Du bringst da oben alles durcheinander ;-)
Also bucheAbgang und bucheZugang sind Methoden keine Konstruktoren. Getter und Setter Methoden brauchst du um deine Variablen nachträglich auszulesen oder neu zu setzen. Du brauchst also Getter und Setter für die artikelNr, bezeichnung und bestand. Allerdings macht das nur Sinn wenn du deine Variablen dann auch private deklarierst.
Du solltest auch deine main Methode nicht in die Artikel Klasse reindonnern. Mach am Besten zwei getrennte Klassen dann kommst du auch nicht durcheinander und vor allem macht dann erst die Objektorientierung Sinn. 

Gruß
Matze


----------



## dj3nk (3. Nov 2008)

Oki, das mit der main methode werde ich gleich mal machen.

Die exakten unterschiede wegen private public bla bla muss ich gleich auch nomma anschauen.
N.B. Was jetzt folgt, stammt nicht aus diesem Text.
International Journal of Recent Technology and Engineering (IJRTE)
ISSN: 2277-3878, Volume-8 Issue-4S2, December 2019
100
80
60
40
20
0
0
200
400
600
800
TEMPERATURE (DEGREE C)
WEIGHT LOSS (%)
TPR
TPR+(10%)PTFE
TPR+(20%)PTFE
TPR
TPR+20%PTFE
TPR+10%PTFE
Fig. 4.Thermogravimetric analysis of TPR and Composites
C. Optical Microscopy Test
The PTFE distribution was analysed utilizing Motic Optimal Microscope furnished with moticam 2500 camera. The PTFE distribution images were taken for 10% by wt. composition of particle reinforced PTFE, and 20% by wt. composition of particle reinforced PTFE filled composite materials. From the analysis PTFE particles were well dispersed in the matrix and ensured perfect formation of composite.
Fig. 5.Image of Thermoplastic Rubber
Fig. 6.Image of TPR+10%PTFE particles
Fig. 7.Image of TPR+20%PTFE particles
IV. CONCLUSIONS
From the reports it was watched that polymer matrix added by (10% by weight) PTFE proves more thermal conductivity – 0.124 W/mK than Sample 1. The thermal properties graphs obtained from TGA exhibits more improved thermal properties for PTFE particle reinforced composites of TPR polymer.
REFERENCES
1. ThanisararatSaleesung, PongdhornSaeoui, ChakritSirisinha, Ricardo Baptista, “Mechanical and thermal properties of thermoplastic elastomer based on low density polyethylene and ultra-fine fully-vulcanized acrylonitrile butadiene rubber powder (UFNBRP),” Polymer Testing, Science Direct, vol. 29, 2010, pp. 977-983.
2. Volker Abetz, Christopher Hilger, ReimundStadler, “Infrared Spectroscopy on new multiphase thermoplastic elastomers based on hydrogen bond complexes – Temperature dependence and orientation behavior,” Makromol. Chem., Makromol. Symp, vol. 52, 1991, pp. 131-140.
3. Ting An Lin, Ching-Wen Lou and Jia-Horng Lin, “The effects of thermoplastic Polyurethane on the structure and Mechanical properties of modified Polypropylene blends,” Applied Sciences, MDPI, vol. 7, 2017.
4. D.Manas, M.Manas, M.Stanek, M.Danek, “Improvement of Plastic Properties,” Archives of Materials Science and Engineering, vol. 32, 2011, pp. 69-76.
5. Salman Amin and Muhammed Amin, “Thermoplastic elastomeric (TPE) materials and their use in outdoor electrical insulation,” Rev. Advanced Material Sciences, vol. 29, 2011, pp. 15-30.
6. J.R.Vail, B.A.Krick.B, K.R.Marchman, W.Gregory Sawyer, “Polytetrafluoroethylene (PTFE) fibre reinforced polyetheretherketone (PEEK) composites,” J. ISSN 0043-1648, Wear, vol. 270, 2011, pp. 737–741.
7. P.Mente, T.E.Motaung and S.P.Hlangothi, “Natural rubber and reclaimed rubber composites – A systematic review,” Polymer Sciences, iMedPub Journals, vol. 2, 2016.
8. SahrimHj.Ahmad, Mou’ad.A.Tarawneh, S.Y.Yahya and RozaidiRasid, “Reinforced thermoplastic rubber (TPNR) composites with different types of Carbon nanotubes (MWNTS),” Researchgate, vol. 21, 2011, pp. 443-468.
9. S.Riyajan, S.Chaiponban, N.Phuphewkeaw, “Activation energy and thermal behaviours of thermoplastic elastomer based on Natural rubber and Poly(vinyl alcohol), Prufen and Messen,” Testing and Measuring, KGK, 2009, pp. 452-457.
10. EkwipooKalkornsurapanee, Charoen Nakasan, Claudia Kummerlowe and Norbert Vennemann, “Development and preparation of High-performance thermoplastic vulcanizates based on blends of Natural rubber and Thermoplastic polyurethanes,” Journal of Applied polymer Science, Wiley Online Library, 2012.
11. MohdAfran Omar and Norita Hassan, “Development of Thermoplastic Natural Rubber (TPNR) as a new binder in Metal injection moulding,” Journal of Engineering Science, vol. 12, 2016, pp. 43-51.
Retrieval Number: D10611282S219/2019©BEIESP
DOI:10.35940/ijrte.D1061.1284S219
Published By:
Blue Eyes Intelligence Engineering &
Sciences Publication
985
Ich würde jetzt aber noch gerne wissen, wie ich beim erstellen eines Artikel Objektes dessen Name via Tastatureingabe bestimmen kann. Wenn ich den Variablenname bei " ..... = new Artikel " auf der linken Seite hinschreibe, kommt die Fehlermeldung das diese variable schon vergeben ist. Irgendwie logisch, aber wie bekomm ich das hin "art1" durch eine eingegebene Zahl zu ersetzen bzw zu ergänzen.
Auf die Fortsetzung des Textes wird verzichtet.